The Turks and Caicos Reef Fund has installed more than 150 dive and snorkel site moorings since 2010, protecting the territory’s coral from anchor damage. TCI’s barrier reef — the second-largest in the Western Hemisphere — shelters an estimated 60 species of hard and soft coral and more than 250 fish species. In 2024, it launched the Reef Keepers Conservation Program, engaging hotels and operators through sustainability commitments and a voluntary $2-per-night guest donation at checkout. One founding hotel partner achieved a 90 percent guest opt-in rate and raised $40,000 in eight months.

Big Blue Collective has run eco-focused water tours from Providenciales for decades, and its kayak eco tour through the Leeward mangrove channels is the standout. Accessible only by kayak and paddleboard — not motorized boats — the shallow passages serve as nurseries for juvenile sharks, turtles, and rays. Groups cap at eight guests per guide, biodegradable reef-safe sunscreen is mandatory, and single-use plastics are gone from every trip. Of the mangroves: “Come with us to see, to learn and appreciate these endangered gems of our coastal margins and all the marine life they support.”

For a more permanent footprint of the restorative kind, Amanyara’s Adopt-a-Coral experience with Sustainable Oceans International lets guests sponsor a tagged coral fragment in the resort’s in-water nursery, traceable over time.

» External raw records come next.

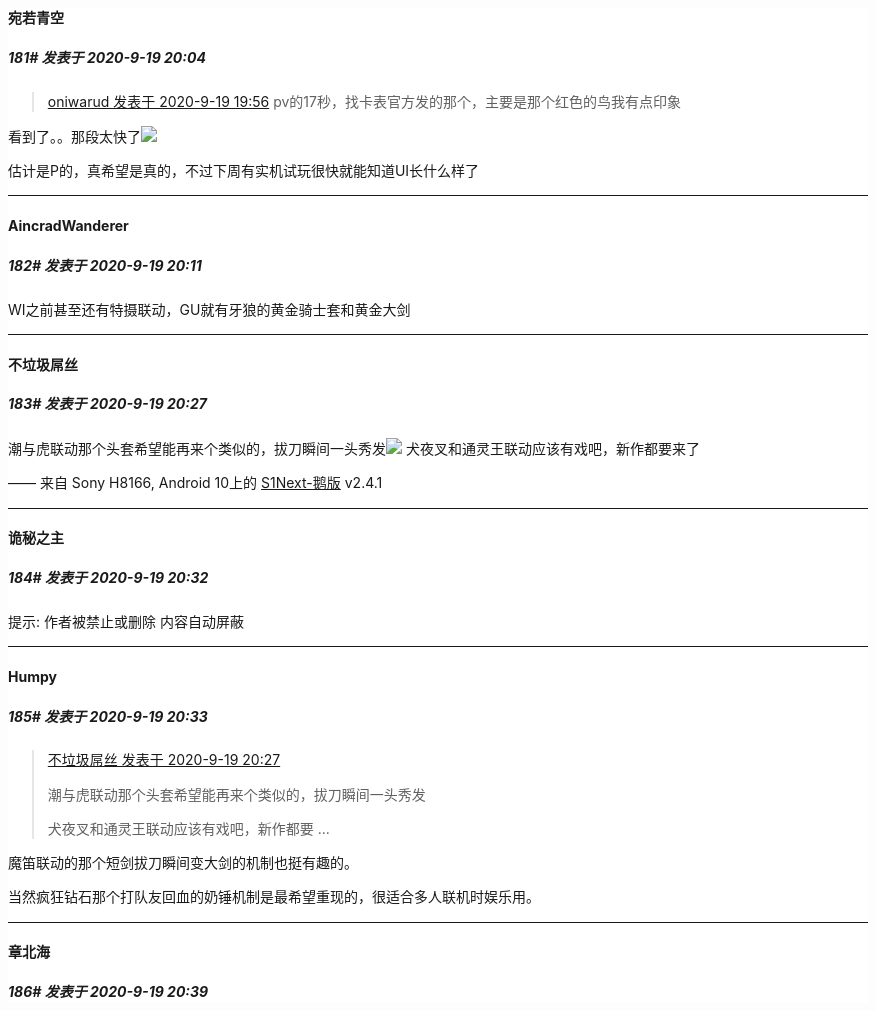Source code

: ####  宛若青空  
##### 181#       发表于 2020-9-19 20:04

<blockquote><a href="httphttps://bbs.saraba1st.com/2b/forum.php?mod=redirect&amp;goto=findpost&amp;pid=48788464&amp;ptid=1960475" target="_blank">oniwarud 发表于 2020-9-19 19:56</a>
pv的17秒，找卡表官方发的那个，主要是那个红色的鸟我有点印象</blockquote>
看到了。。那段太快了<img src="https://static.saraba1st.com/image/smiley/face2017/068.png" referrerpolicy="no-referrer">

估计是P的，真希望是真的，不过下周有实机试玩很快就能知道UI长什么样了

*****

####  AincradWanderer  
##### 182#       发表于 2020-9-19 20:11

WI之前甚至还有特摄联动，GU就有牙狼的黄金骑士套和黄金大剑

*****

####  不垃圾屌丝  
##### 183#       发表于 2020-9-19 20:27

潮与虎联动那个头套希望能再来个类似的，拔刀瞬间一头秀发<img src="https://static.saraba1st.com/image/smiley/face2017/068.png" referrerpolicy="no-referrer">
犬夜叉和通灵王联动应该有戏吧，新作都要来了

—— 来自 Sony H8166, Android 10上的 [S1Next-鹅版](https://github.com/ykrank/S1-Next/releases) v2.4.1

*****

####  诡秘之主  
##### 184#       发表于 2020-9-19 20:32

提示: 作者被禁止或删除 内容自动屏蔽

*****

####  Humpy  
##### 185#       发表于 2020-9-19 20:33

<blockquote><a href="httphttps://bbs.saraba1st.com/2b/forum.php?mod=redirect&amp;goto=findpost&amp;pid=48788669&amp;ptid=1960475" target="_blank">不垃圾屌丝 发表于 2020-9-19 20:27</a>

潮与虎联动那个头套希望能再来个类似的，拔刀瞬间一头秀发

犬夜叉和通灵王联动应该有戏吧，新作都要 ...</blockquote>
魔笛联动的那个短剑拔刀瞬间变大剑的机制也挺有趣的。

当然疯狂钻石那个打队友回血的奶锤机制是最希望重现的，很适合多人联机时娱乐用。

*****

####  章北海  
##### 186#       发表于 2020-9-19 20:39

Grand Turk alone hosted more than 410,000 cruise passengers in Q1 2025 — a 54 percent year-on-year increase — while the territory’s coral quietly declines. The government’s Carrying Capacity Study and its 2022 commitment to the Global Biodiversity Framework both signal a destination that has decided to treat its natural assets as infrastructure, not backdrop. The reefs that drew every one of those visitors are depending on it.